** WORK ORDER A **
List every line in the records that contains the word "computer", copying each line in full. Matching is case-sensitive.

The Double-Hop Problem - MSDN Knowledgecast

How to handle reoccurring calendar events and tasks (SQL Server tables & C#)

I need to scheduled events, tasks, appointments, etc. in my DB. Some of them will be one time appointments, and some will be reoccurring "To-Dos" which must be checked off. After looking a google's calendar layout and others, plus doing a lot of reading here is what I have so far.
Calendar table (Could be called schedule table I guess): Basic_Event Title, start/end, reoccurs info.
Calendar occurrence table: ties to schedule table, occurrence specific text, next occurrence date / time????
Looked here at how SQL Server does its jobs: http://technet.microsoft.com/en-us/library/ms178644.aspx
but this is slightly different.
Why two tables: I need to track status of each instance of the reoccurring task. Otherwise this would be much simpler...
so... on to the questions:
1) Does this seem like the proper way to go about it? Is there a better way to handle the multiple occurrence issue?
2) How often / how should I trigger creation of the occurrences? I really don't want to create a bunch of occurrences... BUT... What if the user wants to view next year's calendar...

** WORK ORDER B **
Extend the forum post about handling recurring calendar events and tasks, picking up from where it stops.

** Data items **

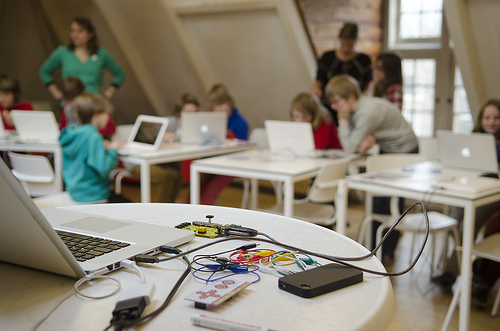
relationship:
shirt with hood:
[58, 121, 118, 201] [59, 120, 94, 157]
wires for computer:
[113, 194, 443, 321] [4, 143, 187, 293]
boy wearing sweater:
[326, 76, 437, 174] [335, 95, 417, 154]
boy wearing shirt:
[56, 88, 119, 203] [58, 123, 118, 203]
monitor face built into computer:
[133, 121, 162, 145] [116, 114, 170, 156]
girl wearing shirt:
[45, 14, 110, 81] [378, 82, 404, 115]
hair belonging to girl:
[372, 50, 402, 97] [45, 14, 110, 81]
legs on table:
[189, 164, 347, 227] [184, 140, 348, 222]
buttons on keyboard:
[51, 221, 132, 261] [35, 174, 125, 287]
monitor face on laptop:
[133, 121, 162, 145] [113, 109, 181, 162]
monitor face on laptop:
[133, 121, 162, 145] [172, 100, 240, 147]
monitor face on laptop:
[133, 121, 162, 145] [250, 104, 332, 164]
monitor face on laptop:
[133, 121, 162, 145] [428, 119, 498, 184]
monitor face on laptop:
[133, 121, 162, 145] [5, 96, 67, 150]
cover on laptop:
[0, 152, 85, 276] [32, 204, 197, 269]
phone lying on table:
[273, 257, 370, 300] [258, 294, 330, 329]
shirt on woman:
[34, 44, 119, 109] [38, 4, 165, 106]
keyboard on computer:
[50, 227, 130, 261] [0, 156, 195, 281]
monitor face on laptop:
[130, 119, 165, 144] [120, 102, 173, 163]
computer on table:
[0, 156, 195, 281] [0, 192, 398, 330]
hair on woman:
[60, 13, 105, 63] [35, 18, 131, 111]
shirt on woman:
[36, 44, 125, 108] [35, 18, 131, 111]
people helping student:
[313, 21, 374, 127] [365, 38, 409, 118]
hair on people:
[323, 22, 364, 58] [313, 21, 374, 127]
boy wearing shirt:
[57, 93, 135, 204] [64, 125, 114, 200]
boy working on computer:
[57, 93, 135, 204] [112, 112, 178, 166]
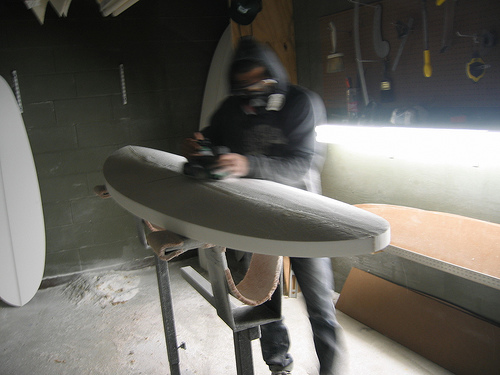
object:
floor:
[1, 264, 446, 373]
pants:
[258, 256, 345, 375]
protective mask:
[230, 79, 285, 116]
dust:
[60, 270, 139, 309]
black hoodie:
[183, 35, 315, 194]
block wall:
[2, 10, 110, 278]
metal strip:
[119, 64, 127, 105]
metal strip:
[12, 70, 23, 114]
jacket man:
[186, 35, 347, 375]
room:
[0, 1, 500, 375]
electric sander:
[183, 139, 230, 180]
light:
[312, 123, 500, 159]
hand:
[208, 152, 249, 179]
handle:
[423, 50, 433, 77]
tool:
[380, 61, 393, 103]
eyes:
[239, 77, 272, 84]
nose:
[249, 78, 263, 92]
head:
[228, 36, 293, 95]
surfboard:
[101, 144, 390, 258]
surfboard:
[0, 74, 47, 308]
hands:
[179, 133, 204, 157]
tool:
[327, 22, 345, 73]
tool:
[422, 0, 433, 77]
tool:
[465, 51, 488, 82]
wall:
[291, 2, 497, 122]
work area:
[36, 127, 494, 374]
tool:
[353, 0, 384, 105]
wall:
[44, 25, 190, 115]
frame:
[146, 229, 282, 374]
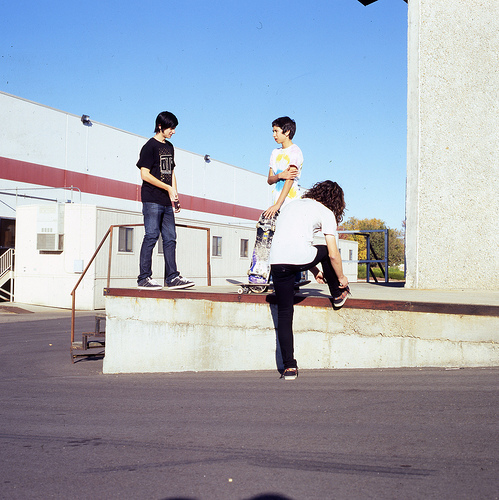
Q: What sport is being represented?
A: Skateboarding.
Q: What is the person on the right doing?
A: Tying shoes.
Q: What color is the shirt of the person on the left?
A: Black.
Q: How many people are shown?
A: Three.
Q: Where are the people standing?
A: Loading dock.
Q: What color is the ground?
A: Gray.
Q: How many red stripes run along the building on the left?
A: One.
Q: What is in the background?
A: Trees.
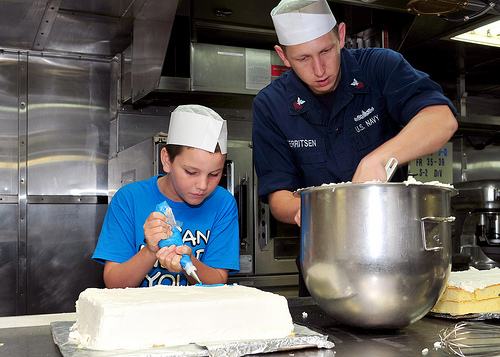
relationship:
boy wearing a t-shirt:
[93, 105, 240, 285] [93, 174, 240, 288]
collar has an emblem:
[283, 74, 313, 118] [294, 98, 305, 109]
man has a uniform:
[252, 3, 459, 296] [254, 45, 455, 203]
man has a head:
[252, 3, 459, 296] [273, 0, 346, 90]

** EXERCISE RESPONSE A **
wires for computer:
monitor face built into computer:
keyboard on computer:
computer on table:
boy working on computer:

** EXERCISE RESPONSE B **
Makes sense to have your schedule definition for a task in one table and then a separate table to record each instance of that separately - that's the approach I've taken in the past.
And with regards to creating the occurrences, there's probably no need to create them all up front. Especially when you consider tasks that repeat indefinitely! Again, the approach I've used in the past is to only create the next occurrence. When that instance is actioned, the next instance is then calculated and created.
This leaves the issue of viewing future occurrences. For this, you can start of with the initial/next scheduled occurrence and just calculate the future occurrences on-the-fly at display time.
While this isn't an exact answer to your question I've solved this problem before in SQL Server (though database here is irrelevant) by modeling a solution based on Unix's cron.
Instead of string parsing we used integer columns in a table to store the various time units.
We had events which could be scheduled; they could either point to a one-time schedule table that represented a distinct point in time (a date/time) or to the recurring schedule table which is modelled after cron.
Additionally remember to model your solution correctly. An event has a duration but the duration is unrelated to the schedule (but an event's duration may impact the schedule by causing conflicts). Do not try to model duration as part of your schedule.
In the past when we've done this, we had 2 tables:
1) Schedules -> Includes recurrence information
2) Exceptions -> Edit/changes to specific instances
Using SQL, it's possible to get the list of "Schedules" that have at least one instance in a given date range. Then you can expand in the GUI where each instance lies.